> [INSTRUCTIONS FOR THE TASK] Filter the lines below, keeping each one that holds "about".

Collection entries
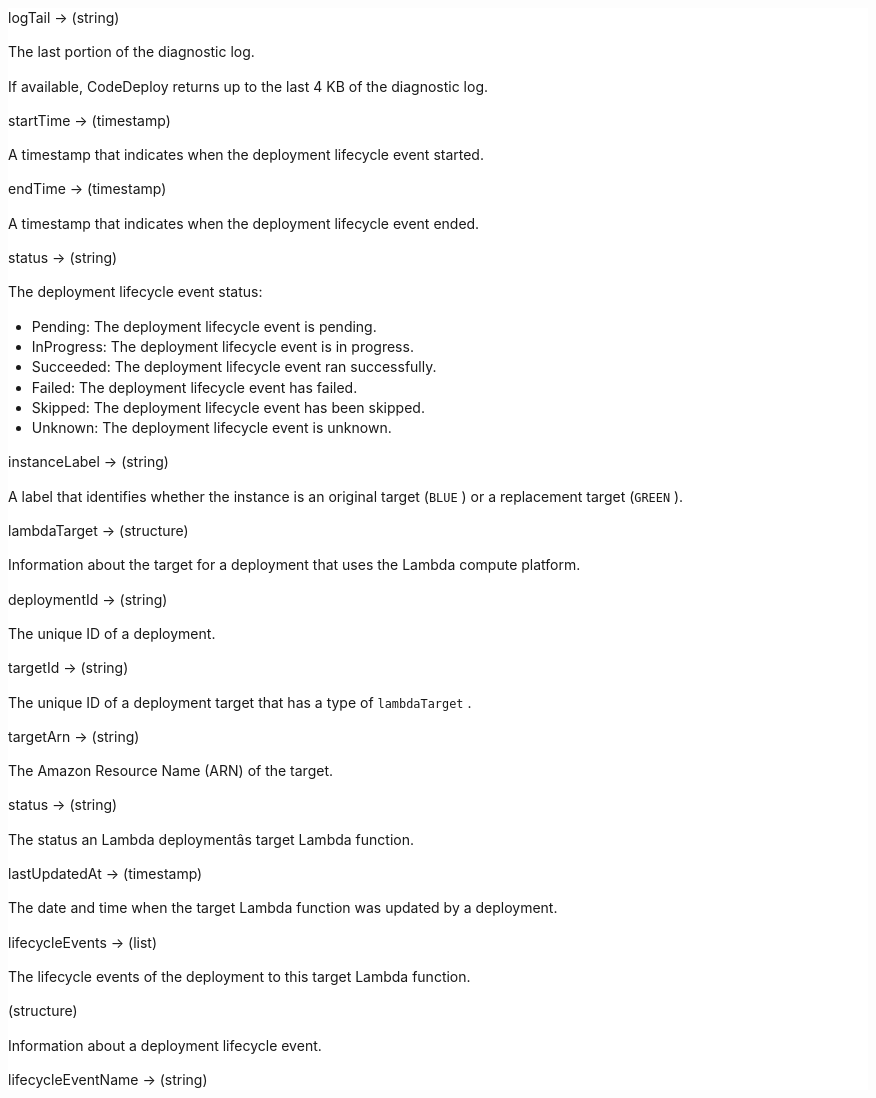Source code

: logTail -> (string)

The last portion of the diagnostic log.

If available, CodeDeploy returns up to the last 4 KB of the diagnostic log.

startTime -> (timestamp)

A timestamp that indicates when the deployment lifecycle event started.

endTime -> (timestamp)

A timestamp that indicates when the deployment lifecycle event ended.

status -> (string)

The deployment lifecycle event status:

- Pending: The deployment lifecycle event is pending.
- InProgress: The deployment lifecycle event is in progress.
- Succeeded: The deployment lifecycle event ran successfully.
- Failed: The deployment lifecycle event has failed.
- Skipped: The deployment lifecycle event has been skipped.
- Unknown: The deployment lifecycle event is unknown.

instanceLabel -> (string)

A label that identifies whether the instance is an original target (`BLUE` ) or a replacement target (`GREEN` ).

lambdaTarget -> (structure)

Information about the target for a deployment that uses the Lambda compute platform.

deploymentId -> (string)

The unique ID of a deployment.

targetId -> (string)

The unique ID of a deployment target that has a type of `lambdaTarget` .

targetArn -> (string)

The Amazon Resource Name (ARN) of the target.

status -> (string)

The status an Lambda deploymentâs target Lambda function.

lastUpdatedAt -> (timestamp)

The date and time when the target Lambda function was updated by a deployment.

lifecycleEvents -> (list)

The lifecycle events of the deployment to this target Lambda function.

(structure)

Information about a deployment lifecycle event.

lifecycleEventName -> (string)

> [SOLUTION]
Information about the target for a deployment that uses the Lambda compute platform.
Information about a deployment lifecycle event.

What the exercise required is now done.